Così è stato alcuni giorni fa in centro a Grosseto, dove 4 ragazzi sono stati identificati quali protagonisti di una rissa che aveva creato scompiglio e paura tra i giovani che popolavano la piazza. Per loro è scattata la segnalazione per il reato di rissa.

Locali notturni oggetto di controllo nella zona di Orbetello e dell’Argentario, dove la locale Compagnia dei Carabinieri ha svolto una serie di verifiche ad alcune attività di somministrazione, che attirano tanta giovane clientela.

Alle operazioni hanno partecipato i Carabinieri del Nucleo operativo e della Stazione di Orbetello, supportati da Albinia e Porto Santo Stefano, con la collaborazione dei comparti di specialità del Nucleo Antisofisticazioni e Sanità di Livorno e del Nucleo ispettorato del lavoro di Grosseto, nonché di unità ispettive del Pisll della Asl Toscana sud est.

Ognuna di queste componenti ha proceduto alla parte di competenza, rilevando irregolarità e mancanze in ordine al rispetto delle normative di settore giuslavoristico e sanitario. Sono stati così sanzionati in via amministrativa il titolare di un bar di Orbetello per mancanze relative ai requisiti di igiene e sicurezza alimentare, oltre che degli attestati di formazione dei dipendenti in tema di Haccp .

In un altro bar sono state invece rilevate irregolarità nei contratti di assunzione dei lavoratori: ciò ha  comportato la notifica di una sanzione di importo pari a 6.400 euro, oltre alla sospensione dell’attività per tre giorni. Il Nas, invece, ha rinvenuto alimenti per cui non era stata rispettata la catena del freddo, per cui ha proceduto alla sanzione per 3000 euro.

Sempre nello stesso contesto sono stati controllati numerosi clienti (in tutto 60 giovani, 15 veicoli e 3 attività commerciali e di somministrazione), due dei quali trovati in possesso di modiche quantità di droga, per cui entrambi sono stati segnalati alla Prefettura di Grosseto quali assuntori.

Stesse attività sono state condotte anche a Follonica e nei comuni limitrofi; specie all’esterno dei locali, come una discoteca, dove nell’ambito dei controlli ai giovani in procinto di entrare, i Carabinieri hanno trovato un 15enne in possesso di un coltello a serramanico con lama di 10 centimetri.
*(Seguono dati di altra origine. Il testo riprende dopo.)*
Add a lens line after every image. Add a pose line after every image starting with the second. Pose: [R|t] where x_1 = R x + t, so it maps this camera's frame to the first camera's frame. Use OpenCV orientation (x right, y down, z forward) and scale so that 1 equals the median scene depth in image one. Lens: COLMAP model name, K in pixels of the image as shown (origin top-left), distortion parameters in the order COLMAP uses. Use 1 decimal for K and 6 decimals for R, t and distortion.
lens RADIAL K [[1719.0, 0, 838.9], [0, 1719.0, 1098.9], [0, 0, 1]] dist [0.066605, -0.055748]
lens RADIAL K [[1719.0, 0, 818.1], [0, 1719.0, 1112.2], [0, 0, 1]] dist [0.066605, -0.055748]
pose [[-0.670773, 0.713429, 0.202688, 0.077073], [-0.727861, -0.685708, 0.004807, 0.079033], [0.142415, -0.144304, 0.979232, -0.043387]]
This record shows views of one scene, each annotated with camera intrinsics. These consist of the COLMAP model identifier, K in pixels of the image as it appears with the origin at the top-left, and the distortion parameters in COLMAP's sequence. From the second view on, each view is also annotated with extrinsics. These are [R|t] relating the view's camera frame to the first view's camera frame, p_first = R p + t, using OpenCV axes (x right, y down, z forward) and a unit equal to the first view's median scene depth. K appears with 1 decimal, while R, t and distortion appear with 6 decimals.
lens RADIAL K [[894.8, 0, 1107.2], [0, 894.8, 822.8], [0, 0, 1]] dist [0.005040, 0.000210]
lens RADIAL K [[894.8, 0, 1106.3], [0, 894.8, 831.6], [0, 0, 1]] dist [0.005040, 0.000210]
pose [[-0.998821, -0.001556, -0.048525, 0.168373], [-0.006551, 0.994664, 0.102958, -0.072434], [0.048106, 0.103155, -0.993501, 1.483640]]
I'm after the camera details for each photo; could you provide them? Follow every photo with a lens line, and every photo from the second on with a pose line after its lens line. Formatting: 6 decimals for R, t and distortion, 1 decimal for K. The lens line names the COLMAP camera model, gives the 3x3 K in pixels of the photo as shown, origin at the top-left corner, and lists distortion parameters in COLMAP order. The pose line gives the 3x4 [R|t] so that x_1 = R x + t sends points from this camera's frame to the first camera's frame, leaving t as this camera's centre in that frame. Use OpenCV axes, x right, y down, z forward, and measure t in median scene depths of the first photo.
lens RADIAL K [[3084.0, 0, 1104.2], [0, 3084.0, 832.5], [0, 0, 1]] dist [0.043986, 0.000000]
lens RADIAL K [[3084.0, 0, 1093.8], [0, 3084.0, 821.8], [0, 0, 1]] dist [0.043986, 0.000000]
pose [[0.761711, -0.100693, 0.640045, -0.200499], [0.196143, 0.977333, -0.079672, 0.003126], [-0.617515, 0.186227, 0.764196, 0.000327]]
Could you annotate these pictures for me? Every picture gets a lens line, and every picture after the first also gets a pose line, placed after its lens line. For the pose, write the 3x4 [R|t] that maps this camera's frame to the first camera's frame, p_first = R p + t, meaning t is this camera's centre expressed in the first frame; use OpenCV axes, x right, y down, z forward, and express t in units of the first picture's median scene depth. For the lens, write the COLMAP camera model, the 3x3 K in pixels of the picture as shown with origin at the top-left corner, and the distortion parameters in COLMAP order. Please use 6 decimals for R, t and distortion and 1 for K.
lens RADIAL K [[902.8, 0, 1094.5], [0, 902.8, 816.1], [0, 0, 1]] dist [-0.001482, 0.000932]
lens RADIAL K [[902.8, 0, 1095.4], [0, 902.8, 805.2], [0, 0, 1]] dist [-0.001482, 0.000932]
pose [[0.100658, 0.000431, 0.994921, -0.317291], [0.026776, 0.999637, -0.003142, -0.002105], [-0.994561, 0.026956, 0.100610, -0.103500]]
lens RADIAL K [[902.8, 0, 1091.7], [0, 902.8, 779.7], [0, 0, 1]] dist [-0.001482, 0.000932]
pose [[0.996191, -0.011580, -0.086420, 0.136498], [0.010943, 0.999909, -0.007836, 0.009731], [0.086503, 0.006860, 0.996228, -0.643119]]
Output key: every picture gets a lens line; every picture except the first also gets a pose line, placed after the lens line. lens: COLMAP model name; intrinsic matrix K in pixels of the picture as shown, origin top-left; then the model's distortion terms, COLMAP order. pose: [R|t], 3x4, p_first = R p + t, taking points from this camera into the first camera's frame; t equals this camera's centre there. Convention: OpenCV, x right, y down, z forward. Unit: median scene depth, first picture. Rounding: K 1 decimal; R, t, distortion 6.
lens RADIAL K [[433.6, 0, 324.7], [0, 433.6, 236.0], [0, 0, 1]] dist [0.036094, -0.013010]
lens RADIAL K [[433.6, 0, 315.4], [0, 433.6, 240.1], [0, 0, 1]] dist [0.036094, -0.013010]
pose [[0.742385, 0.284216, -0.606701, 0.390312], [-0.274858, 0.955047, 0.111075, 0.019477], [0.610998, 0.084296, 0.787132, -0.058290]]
Il ragazzo era stato visto avvicinarsi a una pianta dove aveva lanciato qualcosa per poi allontanarsi. Il movimento sospetto era stato colto dal personale addetto alla sicurezza del locale, che ha poi allertato i Carabinieri.

Il minorenne è stato pertanto condotto in caserma, identificato e, dopo gli atti necessari, affidato ai genitori.

Anche nella zona collinare e amiatina, i controlli a setaccio in ottica di contrasto ai reati contro il patrimonio e allo spaccio hanno portato i loro frutti, tanto che un uomo straniero è stato arrestato in flagranza di reato, con ipotesi di detenzione a fini di spaccio.

L’uomo, irregolare sul territorio, era stato individuato in un’area boschiva e, dopo un breve inseguimento, bloccato e ricondotto sul punto, dove aveva allestito, nel cuore del bosco, un bivacco da cui gestiva un importante spaccio di droga. Sul posto infatti sono state trovate 30 dosi di cocaina, 10 grammi di hashish e circa 30 dosi di eroina, oltre a un coltello e diversi telefoni cellulari.

Una volta in caserma, gli accertamenti hanno fatto emergere, a carico del fermato, un ordine di carcerazione della Procura Generale di Firenze, per una condanna a 1 anno e 8 mesi per stupefacenti. Infine, l’uomo era risultato essere rientrato in Italia a seguito di espulsione avvenuta in precedenza, con accompagnamento alla frontiera: terzo motivo per cui l’uomo è finito in carcere.